Evidence of causal effect of major depression on alcohol dependence: Findings from the Psychiatric Genomics Consortium
Roseann E. Peterson,
Alexis C. Edwards,
Nathan A. Gillespie,
Penelope A. Lind,
Hermine H Maes,
Nicholas G Martin,
Sarah E. Medland,
Major Depressive Disorder Working Group of the Psychiatric Genomics Consortium,
Substance Use Disorder Working Group of the Psychiatric Genomics Consortium,
23andMe Research Team,
Howard J Edenberg,
Kenneth S Kendler,
Cathryn M. Lewis,
Patrick F Sullivan,
Naomi R Wray,
Eske M. Derks
Posted 09 Sep 2018
bioRxiv DOI: 10.1101/412098 (published DOI: 10.1017/S0033291719000667)
Posted 09 Sep 2018
Background: Despite established clinical associations among major depression (MD), alcohol dependence (AD), and alcohol consumption (AC), the nature of the causal relationship between them is not completely understood. Methods: This study was conducted using genome-wide data from the Psychiatric Genomics Consortium (MD: 135,458 cases and 344,901 controls; AD: 10,206 cases and 28,480 controls) and UK Biobank (AC-Frequency: from 'daily or almost daily' to 'never', 438,308 individuals; AC-Quantity: total units of alcohol per week, 307,098 individuals). Linkage disequilibrium score regression and Mendelian Randomization (MR) analyses were applied to investigate shared genetic mechanisms (horizontal pleiotropy) and causal relationships (mediated pleiotropy) among these traits. Outcomes: Positive genetic correlation was observed between MD and AD (rgMD-AD=+0.47, P=6.6x10-10).
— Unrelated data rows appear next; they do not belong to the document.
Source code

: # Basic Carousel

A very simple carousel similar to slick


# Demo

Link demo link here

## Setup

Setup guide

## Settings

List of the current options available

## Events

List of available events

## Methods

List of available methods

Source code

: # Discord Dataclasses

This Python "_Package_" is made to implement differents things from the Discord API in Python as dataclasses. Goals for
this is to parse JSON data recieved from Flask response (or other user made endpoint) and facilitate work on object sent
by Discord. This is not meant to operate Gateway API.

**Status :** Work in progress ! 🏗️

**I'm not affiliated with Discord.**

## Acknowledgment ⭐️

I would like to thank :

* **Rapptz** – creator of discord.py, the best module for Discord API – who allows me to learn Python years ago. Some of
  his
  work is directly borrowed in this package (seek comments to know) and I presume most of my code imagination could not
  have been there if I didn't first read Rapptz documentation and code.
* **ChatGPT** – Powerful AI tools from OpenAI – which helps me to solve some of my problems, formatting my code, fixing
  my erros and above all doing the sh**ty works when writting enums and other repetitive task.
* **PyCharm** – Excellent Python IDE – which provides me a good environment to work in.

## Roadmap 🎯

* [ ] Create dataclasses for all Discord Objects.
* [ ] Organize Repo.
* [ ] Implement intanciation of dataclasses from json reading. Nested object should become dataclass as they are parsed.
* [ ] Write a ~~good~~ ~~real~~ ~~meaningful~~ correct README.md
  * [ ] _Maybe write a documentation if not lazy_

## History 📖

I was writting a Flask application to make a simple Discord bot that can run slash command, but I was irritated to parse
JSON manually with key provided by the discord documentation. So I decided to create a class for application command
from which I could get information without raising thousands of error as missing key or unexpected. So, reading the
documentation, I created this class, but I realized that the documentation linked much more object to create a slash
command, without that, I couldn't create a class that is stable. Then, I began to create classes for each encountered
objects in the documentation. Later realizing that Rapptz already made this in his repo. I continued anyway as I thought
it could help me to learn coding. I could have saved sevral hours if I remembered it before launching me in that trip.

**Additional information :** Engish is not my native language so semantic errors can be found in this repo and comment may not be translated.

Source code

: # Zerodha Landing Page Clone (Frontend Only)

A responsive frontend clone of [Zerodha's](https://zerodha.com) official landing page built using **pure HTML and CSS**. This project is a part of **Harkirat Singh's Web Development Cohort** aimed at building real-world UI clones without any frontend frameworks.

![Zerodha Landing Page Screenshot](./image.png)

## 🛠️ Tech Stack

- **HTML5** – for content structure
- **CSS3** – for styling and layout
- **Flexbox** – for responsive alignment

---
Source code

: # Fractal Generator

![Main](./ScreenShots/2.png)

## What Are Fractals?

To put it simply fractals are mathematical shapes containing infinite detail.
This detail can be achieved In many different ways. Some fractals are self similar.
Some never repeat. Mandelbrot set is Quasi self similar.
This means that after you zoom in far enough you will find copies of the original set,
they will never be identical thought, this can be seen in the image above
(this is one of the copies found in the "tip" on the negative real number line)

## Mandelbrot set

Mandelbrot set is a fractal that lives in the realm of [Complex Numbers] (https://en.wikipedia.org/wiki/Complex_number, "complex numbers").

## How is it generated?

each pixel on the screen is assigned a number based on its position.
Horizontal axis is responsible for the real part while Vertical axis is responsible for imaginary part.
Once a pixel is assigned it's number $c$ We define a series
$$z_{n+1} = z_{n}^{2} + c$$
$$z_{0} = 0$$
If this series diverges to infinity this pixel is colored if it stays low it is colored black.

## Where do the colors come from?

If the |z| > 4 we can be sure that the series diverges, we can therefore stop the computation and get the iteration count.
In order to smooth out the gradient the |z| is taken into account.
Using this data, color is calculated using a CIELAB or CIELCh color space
AC-Quantity showed positive genetic correlation with both AD (rgAD-AC-Quantity=+0.75, P=1.8x10-14) and MD (rgMD-AC-Quantity=+0.14, P=2.9x10-7), while there was negative correlation of AC-Frequency with MD (rgMD-AC-Frequency=-0.17, P=1.5x10-10) and a non-significant result with AD. MR analyses confirmed the presence of pleiotropy among these traits. However, the MD-AD results reflect a mediated-pleiotropy mechanism (i.e., causal relationship) with a causal role of MD on AD (beta=0.28, P=1.29x10-6) that does not appear to be biased by confounding such as horizontal pleiotropy. No evidence of reverse causation was observed as the AD genetic instrument did not show a causal effect on MD. Interpretation: Results support a causal role for MD on AD based on genetic datasets including thousands of individuals. Understanding mechanisms underlying MD-AD comorbidity not only addresses important public health concerns but also has the potential to facilitate prevention and intervention efforts.